Chandrika Narayanan-Mohan joins in, sharing some of the best writing on autistic love and relationships that I have so far found, colouring in those, for so many, blank spaces of understanding, helping allistics grasp this important aspect of our lives, but also assisting fellow neurodivergent people have realisations about our own love lives. Student Caoimhe O’Connor shares her experience of diagnosis, and sketches the throes of autistic meltdown in heartbreakingly relatable fashion: “I grit my teeth until they hurt and appear like a wounded animal to all around me” – you’re not alone in this, Caoimhe. These hyper-personal accounts all serve to fill in and add detail to the usually very thin understanding most people have of autism, and most importantly give terms that may have been heard in passing – ‘meltdown’, ‘ADHD’, ‘burnout’, ‘trauma’ – a life and fullness that they often lack.

So often locked in the abstract, these terms breathe here; they live in the detail and the colour of the writing, the detail and colour of the lives. Read more Along with this richness of experience, though, there is a bitter undercurrent. There always is, in autistic writing, I find.

There is a bleak and grim realisation that so much of the trauma, the meltdowns and the pain identified through these pages could have been avoided if only other people had cared enough. Or more, if they had known enough. Most late-diagnosed autistic people I know carry around this bitterness, some more successful at keeping it in its box than others.

The realisation that many of the difficulties you have faced in life have been exacerbated by the collective ignorance of our reality is hard to take, and it is apparent here. As it should be, of course. It deserves an outlet, and where better than in a book that is able to counterbalance this sadness with vibrancy and joy also – truly the whole gamut of the autistic life lived.

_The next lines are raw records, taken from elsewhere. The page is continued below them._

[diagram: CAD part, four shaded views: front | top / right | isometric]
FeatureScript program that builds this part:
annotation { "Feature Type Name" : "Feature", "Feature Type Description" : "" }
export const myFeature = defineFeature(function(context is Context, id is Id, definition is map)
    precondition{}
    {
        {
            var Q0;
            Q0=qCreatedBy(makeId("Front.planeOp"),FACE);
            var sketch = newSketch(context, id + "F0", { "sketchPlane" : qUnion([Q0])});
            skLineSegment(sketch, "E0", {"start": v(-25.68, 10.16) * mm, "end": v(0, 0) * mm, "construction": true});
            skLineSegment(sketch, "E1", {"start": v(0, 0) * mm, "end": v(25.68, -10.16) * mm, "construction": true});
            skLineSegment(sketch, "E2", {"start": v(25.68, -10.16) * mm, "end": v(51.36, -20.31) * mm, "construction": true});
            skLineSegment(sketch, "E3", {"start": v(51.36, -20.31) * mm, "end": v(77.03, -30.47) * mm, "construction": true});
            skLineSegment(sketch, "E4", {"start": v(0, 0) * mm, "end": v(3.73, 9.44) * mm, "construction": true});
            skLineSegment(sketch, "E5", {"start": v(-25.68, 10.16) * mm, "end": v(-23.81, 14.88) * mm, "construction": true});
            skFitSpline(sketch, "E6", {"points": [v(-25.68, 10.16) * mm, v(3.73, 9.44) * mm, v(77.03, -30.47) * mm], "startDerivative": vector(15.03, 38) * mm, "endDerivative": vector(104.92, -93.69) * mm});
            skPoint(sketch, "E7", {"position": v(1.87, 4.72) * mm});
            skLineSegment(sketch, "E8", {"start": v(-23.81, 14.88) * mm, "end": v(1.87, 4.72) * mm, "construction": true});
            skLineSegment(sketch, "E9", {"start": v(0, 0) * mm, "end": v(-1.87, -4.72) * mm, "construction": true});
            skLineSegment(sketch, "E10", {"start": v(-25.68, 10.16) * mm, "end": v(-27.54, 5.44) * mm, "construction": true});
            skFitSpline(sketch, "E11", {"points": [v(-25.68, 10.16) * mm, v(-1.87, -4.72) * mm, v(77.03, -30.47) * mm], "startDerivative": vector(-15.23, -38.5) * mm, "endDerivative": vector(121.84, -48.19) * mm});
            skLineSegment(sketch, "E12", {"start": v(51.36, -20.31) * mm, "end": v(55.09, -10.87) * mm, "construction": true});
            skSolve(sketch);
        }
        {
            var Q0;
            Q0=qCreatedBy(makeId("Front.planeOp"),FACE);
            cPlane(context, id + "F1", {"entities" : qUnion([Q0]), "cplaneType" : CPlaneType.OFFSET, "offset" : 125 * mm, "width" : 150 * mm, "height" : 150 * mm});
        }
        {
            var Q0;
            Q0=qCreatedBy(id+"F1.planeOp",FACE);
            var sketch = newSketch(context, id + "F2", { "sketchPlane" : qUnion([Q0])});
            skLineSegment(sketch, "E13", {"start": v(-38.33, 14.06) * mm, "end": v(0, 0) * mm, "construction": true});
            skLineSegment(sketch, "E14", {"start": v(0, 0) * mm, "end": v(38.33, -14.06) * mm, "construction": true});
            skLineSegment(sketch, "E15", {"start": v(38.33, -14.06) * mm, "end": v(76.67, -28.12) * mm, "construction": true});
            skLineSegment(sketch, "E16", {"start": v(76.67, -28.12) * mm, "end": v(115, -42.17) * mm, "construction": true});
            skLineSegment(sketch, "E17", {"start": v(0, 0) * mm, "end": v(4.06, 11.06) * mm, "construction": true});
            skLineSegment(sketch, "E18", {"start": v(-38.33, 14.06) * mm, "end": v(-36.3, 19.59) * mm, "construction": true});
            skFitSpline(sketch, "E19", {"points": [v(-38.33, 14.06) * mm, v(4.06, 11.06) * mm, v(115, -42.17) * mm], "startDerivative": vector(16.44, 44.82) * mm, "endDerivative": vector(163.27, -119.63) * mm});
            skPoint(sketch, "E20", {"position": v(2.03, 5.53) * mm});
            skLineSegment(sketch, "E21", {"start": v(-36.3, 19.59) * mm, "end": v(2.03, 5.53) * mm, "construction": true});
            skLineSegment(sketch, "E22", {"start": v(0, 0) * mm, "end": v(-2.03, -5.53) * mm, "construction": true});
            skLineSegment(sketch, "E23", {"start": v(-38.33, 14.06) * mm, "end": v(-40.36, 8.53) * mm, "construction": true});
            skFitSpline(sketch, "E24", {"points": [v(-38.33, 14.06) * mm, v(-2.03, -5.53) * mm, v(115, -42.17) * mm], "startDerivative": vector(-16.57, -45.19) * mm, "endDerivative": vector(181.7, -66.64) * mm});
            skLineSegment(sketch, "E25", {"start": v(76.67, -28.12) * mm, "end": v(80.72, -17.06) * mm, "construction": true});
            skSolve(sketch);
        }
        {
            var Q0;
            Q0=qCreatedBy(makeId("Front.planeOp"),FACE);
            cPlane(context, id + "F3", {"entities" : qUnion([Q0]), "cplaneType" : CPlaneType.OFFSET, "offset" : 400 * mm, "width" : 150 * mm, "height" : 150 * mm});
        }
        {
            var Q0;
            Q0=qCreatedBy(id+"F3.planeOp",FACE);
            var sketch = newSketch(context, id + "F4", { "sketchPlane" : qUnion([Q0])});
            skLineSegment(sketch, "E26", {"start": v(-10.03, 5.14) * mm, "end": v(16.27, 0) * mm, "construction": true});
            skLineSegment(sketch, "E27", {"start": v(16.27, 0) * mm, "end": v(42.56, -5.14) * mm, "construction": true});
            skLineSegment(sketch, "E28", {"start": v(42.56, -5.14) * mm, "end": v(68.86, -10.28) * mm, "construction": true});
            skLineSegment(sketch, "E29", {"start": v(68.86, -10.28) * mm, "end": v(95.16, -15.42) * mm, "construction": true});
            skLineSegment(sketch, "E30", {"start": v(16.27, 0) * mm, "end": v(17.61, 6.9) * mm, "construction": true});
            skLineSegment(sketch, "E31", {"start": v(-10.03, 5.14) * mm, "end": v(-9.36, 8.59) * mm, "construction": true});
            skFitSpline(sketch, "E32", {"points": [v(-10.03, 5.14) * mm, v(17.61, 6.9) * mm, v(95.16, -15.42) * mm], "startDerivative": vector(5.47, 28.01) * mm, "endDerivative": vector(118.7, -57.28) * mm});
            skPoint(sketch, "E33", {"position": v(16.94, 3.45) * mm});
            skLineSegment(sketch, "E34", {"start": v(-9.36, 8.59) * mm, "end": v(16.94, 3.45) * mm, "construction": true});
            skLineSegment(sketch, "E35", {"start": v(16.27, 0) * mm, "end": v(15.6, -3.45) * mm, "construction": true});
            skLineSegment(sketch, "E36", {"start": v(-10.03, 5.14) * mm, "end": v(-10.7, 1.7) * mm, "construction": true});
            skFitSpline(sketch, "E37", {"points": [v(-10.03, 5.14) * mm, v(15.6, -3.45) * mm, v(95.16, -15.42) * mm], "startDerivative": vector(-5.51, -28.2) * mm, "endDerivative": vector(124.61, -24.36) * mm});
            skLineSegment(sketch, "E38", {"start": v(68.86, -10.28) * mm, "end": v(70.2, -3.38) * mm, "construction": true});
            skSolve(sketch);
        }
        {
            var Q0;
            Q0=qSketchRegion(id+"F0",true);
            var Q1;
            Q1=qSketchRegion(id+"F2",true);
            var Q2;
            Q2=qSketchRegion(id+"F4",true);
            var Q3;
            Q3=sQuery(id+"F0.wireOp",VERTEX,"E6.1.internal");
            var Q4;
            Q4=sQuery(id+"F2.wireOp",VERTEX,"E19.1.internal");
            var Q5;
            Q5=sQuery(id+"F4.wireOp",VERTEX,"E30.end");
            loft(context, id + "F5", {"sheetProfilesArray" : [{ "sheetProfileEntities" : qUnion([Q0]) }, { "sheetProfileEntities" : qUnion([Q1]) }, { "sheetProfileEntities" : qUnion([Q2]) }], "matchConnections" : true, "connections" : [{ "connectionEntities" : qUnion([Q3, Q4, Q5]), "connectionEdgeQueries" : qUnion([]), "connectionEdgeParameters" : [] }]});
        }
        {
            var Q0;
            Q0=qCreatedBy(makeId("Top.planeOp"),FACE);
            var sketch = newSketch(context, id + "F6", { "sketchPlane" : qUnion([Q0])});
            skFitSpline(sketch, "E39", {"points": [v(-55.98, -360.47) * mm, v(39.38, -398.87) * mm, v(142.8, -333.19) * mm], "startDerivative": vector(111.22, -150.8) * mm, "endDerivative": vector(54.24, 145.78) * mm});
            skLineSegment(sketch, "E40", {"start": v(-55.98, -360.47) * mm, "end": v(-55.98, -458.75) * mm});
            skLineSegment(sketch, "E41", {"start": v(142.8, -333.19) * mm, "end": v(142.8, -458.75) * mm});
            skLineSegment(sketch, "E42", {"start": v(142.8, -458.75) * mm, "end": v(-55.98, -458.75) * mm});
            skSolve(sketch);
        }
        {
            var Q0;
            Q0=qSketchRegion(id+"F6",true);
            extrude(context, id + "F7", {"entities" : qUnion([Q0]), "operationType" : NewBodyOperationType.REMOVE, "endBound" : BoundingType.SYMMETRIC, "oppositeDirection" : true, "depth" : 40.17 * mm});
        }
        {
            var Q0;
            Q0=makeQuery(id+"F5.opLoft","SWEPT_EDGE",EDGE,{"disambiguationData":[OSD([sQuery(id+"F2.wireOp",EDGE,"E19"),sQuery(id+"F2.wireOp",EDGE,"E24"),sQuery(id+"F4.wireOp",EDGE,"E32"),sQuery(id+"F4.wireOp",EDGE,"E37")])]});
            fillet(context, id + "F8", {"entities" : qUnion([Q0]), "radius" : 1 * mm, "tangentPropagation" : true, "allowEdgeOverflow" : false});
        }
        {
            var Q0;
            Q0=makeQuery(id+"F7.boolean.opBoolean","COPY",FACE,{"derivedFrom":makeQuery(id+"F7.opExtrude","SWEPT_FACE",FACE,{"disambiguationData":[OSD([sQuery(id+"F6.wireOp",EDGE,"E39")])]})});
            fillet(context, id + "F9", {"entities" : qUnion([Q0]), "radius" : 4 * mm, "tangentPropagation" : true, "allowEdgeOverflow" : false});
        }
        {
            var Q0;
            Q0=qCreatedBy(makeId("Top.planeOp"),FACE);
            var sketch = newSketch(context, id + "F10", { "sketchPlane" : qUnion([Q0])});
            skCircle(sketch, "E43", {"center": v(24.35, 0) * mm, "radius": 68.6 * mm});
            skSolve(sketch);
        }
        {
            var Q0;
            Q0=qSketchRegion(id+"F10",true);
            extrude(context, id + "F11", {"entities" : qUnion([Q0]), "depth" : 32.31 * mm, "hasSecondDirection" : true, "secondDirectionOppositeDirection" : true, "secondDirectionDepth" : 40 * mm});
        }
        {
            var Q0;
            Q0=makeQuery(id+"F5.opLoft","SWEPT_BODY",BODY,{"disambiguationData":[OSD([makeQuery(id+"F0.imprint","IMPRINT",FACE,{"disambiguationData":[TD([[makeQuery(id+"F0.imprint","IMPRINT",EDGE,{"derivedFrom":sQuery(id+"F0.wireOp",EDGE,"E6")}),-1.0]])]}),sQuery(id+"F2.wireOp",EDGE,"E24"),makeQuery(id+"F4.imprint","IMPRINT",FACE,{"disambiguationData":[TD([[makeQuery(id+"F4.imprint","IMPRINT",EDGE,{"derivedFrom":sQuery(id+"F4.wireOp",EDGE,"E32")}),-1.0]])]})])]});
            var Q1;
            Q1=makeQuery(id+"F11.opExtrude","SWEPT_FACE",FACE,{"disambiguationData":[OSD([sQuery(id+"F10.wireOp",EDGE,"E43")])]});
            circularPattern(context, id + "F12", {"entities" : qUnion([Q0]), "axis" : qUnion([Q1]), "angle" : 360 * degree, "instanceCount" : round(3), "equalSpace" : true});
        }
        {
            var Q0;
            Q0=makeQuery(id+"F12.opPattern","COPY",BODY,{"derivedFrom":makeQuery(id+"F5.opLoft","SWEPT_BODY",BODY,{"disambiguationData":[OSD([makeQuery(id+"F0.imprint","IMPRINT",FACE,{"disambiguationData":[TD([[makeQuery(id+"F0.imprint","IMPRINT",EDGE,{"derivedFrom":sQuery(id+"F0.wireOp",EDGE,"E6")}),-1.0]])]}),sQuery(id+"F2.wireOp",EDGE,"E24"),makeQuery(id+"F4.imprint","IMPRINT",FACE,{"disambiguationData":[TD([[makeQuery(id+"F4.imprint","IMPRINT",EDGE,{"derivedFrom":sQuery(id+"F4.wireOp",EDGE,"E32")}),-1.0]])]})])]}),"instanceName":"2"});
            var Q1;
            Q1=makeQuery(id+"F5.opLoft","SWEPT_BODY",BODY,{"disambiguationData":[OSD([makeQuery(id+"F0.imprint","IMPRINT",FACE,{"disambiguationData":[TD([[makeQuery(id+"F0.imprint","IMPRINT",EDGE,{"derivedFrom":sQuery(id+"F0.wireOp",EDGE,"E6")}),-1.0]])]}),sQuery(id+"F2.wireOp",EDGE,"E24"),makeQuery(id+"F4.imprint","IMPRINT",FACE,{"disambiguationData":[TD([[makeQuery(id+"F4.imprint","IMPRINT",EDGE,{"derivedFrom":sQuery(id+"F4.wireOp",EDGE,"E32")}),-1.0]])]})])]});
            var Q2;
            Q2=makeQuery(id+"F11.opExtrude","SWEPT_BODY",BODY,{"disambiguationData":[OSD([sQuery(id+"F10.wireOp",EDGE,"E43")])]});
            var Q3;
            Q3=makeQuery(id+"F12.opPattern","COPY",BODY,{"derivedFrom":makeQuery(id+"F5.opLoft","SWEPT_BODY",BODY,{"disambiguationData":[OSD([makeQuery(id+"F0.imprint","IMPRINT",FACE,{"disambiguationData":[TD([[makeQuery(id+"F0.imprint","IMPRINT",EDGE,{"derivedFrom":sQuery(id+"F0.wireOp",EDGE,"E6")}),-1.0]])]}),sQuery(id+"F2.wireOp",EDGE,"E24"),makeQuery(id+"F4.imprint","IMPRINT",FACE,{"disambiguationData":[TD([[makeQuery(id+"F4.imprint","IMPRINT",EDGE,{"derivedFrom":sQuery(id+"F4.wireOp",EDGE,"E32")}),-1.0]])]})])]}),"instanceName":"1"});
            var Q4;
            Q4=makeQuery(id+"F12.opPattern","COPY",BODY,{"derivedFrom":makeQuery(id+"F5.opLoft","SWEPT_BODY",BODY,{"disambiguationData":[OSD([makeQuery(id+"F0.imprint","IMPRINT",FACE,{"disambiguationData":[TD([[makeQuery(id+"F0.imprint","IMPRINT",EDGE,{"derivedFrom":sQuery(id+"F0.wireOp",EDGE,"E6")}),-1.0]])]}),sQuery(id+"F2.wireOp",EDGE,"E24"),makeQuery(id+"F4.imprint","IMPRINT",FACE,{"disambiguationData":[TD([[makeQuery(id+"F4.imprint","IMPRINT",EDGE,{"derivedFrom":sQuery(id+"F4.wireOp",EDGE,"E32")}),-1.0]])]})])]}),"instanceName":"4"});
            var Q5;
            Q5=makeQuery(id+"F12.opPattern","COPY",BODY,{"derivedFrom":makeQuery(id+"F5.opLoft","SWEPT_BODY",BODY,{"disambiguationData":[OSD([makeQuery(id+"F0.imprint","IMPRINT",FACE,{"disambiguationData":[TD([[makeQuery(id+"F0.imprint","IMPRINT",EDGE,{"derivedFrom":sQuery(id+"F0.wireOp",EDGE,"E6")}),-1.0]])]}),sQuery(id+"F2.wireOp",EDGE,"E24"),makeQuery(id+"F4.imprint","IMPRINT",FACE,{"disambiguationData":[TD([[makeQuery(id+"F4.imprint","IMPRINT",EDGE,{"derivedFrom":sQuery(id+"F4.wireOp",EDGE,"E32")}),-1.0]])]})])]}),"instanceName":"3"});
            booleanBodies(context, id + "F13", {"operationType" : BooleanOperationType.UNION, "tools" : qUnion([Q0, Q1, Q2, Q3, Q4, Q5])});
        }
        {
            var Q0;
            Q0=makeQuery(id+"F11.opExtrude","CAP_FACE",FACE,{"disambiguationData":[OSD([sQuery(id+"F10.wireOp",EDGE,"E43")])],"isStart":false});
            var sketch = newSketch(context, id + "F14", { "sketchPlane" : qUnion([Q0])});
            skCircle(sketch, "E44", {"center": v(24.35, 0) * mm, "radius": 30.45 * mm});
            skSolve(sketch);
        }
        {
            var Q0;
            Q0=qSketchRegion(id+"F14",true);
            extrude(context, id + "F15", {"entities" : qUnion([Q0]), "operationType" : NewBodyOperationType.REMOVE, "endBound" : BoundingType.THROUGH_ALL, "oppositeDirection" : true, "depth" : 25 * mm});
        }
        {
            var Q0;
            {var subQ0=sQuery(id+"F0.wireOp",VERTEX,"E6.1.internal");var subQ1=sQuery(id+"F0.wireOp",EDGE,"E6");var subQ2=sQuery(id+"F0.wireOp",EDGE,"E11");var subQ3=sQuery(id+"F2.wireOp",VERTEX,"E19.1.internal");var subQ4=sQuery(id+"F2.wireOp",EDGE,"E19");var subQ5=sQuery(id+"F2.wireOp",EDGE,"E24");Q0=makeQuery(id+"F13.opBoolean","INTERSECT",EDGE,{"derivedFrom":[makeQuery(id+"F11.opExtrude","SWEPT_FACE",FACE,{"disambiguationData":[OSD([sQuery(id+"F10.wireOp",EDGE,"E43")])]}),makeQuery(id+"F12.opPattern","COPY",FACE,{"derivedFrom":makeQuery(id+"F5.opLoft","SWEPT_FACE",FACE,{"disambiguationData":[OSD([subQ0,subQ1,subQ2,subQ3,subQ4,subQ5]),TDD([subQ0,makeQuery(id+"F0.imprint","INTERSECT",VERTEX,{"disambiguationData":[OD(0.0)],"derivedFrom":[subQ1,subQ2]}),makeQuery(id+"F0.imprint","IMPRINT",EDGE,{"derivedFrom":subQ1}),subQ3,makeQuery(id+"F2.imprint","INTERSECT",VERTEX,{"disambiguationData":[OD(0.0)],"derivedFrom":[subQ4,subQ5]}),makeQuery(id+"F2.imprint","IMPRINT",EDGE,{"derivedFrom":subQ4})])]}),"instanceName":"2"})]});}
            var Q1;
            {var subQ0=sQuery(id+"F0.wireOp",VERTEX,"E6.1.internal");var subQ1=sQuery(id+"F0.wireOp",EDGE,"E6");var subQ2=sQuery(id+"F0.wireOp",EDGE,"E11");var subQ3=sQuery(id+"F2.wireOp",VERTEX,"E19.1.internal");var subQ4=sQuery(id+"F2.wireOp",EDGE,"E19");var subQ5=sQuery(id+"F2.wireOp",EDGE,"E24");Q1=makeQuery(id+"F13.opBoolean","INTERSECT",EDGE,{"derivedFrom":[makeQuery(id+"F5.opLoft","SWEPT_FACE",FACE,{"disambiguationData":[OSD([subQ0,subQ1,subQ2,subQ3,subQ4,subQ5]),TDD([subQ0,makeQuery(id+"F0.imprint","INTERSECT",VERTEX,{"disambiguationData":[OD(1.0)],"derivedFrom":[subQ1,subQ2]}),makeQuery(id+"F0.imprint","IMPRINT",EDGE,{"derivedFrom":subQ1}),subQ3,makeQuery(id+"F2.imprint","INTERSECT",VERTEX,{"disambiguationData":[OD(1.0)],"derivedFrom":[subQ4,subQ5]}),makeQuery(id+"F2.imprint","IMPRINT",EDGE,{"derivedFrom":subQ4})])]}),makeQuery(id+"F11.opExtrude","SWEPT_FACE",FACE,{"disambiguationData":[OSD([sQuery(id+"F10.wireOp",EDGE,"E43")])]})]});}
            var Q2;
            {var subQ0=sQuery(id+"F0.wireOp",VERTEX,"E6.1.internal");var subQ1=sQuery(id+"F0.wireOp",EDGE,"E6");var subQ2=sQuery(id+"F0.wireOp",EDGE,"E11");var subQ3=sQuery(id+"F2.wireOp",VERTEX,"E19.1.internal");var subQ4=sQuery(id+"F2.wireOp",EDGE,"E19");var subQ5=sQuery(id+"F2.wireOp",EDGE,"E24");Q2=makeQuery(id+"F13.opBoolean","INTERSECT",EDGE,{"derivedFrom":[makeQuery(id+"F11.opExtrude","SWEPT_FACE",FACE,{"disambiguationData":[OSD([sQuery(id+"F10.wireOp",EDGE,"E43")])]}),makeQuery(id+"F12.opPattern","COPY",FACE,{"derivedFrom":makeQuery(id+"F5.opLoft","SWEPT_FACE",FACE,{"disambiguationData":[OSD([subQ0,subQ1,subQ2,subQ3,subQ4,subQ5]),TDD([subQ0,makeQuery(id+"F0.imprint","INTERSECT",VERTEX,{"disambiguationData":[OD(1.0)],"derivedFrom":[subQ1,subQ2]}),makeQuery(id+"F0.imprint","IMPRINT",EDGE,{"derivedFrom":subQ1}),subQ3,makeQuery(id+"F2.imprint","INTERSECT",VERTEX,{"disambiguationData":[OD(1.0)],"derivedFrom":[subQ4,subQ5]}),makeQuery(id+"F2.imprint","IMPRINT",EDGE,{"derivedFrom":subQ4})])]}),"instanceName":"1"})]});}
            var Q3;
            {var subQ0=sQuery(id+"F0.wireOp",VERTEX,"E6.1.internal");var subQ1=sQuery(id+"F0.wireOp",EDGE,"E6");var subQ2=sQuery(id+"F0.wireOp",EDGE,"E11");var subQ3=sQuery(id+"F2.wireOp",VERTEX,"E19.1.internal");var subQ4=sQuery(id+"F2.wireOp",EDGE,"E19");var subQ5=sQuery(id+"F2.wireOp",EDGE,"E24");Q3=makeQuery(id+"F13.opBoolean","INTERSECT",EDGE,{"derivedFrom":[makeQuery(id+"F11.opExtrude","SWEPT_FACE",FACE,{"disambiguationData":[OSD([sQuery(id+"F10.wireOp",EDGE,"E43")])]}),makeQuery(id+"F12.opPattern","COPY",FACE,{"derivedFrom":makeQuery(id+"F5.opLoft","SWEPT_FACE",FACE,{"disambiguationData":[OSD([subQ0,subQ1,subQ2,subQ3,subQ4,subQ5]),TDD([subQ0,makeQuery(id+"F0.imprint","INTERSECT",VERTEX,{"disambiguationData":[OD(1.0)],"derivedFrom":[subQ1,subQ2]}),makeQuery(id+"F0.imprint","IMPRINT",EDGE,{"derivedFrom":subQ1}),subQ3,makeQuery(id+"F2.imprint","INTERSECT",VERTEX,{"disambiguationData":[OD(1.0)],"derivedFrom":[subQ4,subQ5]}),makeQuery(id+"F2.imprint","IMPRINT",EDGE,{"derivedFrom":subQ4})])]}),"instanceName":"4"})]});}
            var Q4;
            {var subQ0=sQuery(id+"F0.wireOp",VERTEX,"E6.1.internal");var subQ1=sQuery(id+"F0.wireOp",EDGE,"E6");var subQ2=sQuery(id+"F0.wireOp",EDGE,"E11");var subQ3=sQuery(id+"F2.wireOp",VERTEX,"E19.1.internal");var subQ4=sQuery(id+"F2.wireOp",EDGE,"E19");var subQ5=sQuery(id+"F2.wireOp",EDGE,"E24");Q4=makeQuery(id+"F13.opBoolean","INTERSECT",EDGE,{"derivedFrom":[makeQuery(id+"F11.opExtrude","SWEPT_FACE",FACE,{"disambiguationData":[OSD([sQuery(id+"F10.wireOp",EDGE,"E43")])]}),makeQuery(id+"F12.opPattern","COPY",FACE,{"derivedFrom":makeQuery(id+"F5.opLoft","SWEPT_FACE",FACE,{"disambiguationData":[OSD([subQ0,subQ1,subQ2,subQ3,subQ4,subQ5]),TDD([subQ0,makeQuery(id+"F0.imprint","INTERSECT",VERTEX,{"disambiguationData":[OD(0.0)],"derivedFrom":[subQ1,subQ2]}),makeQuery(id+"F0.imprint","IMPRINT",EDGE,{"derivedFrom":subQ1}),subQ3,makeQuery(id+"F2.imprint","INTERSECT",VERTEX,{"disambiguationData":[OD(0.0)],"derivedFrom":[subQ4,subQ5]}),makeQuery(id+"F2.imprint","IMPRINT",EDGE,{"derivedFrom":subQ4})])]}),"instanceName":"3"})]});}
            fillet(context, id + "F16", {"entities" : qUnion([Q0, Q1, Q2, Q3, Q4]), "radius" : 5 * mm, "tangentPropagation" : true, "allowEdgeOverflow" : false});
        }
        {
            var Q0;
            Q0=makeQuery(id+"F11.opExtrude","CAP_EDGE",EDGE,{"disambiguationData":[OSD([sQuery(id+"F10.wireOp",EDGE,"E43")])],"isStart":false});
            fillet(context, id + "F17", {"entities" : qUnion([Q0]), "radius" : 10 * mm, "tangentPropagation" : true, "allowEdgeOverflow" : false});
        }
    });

Naoise Dolan delights in sharing her love of language and the complexities of grammar, revelling in ‘infodumping’ to us, her readers, the microscopic details of the loss (in English at least) of the informal ‘thou’ second-person pronoun. She uses this as a springboard to address a common autistic worry about using language incorrectly in social occasions, which is something most autistic people will recognise immediately. We also get the story of Colm Brady finally finding his people as a gay man in the 1990s, finally discovering that were other people with whom he could spend time, laugh, have fun: a picture of genuine social joy after years of isolation and alienation.

We need as many autistic voices sharing their stories, colours and forms as possible, and this wonderful book provides us with a wealth of them. I have been reading and listening to autistic voices now for many years – in many ways my understanding of autism is a full canvas, rich in detail – but on reading this book I still found new things, new vignettes and tales to fill out the canvas even more, adding further texture to barer patches. I learned an awful lot.

Garvey has put together a truly unique and broad spectrum of voices here, from as many walks of life as possible. If you are looking for a book that illustrates how autistic people live, and laugh, and love, and struggle, then this is one of the best starting points I could suggest. You will step away from it dazed and illuminated by everything you saw.